*** Opening of SOURCE RECORDS ***

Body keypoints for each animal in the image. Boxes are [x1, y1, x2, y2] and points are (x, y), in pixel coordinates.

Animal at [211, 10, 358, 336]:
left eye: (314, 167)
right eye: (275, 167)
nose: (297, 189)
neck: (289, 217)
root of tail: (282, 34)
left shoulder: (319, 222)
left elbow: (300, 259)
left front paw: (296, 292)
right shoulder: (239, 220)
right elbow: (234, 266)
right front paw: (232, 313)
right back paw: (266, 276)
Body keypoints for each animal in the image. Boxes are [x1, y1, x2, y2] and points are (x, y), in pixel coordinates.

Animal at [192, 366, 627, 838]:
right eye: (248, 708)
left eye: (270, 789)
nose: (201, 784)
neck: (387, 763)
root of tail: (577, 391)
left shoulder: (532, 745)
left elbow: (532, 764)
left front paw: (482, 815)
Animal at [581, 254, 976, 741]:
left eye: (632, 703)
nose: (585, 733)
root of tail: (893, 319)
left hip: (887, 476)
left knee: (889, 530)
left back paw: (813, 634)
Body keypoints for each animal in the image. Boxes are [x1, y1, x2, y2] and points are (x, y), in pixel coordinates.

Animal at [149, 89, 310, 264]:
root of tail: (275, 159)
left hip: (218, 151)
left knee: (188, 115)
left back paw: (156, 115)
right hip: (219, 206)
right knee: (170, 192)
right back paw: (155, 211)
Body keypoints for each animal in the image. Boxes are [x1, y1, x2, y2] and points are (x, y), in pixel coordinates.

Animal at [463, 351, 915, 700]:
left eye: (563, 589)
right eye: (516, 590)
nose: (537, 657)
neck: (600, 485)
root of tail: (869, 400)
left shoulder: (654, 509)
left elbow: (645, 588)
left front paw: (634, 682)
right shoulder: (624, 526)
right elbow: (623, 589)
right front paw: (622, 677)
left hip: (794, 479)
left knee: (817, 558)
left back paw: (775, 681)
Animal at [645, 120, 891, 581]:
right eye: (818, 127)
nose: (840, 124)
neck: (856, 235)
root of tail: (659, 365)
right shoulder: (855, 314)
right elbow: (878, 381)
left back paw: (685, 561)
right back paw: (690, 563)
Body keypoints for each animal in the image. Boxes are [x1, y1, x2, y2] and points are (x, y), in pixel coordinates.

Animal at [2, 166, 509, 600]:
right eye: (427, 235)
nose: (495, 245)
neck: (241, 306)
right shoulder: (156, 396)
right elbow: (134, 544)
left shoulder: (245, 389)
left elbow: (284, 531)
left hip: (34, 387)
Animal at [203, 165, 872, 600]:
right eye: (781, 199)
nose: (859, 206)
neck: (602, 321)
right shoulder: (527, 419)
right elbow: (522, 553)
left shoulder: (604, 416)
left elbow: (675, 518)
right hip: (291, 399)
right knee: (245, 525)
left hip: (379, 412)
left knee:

*** Close of SOURCE RECORDS ***

• TASK TO CARRY OUT:
Which lines of the material contain the string "knee"? List each of them.

• ANSWER BOX:
left knee: (889, 530)
left knee: (188, 115)
right knee: (170, 192)
left knee: (817, 558)
right knee: (245, 525)
left knee:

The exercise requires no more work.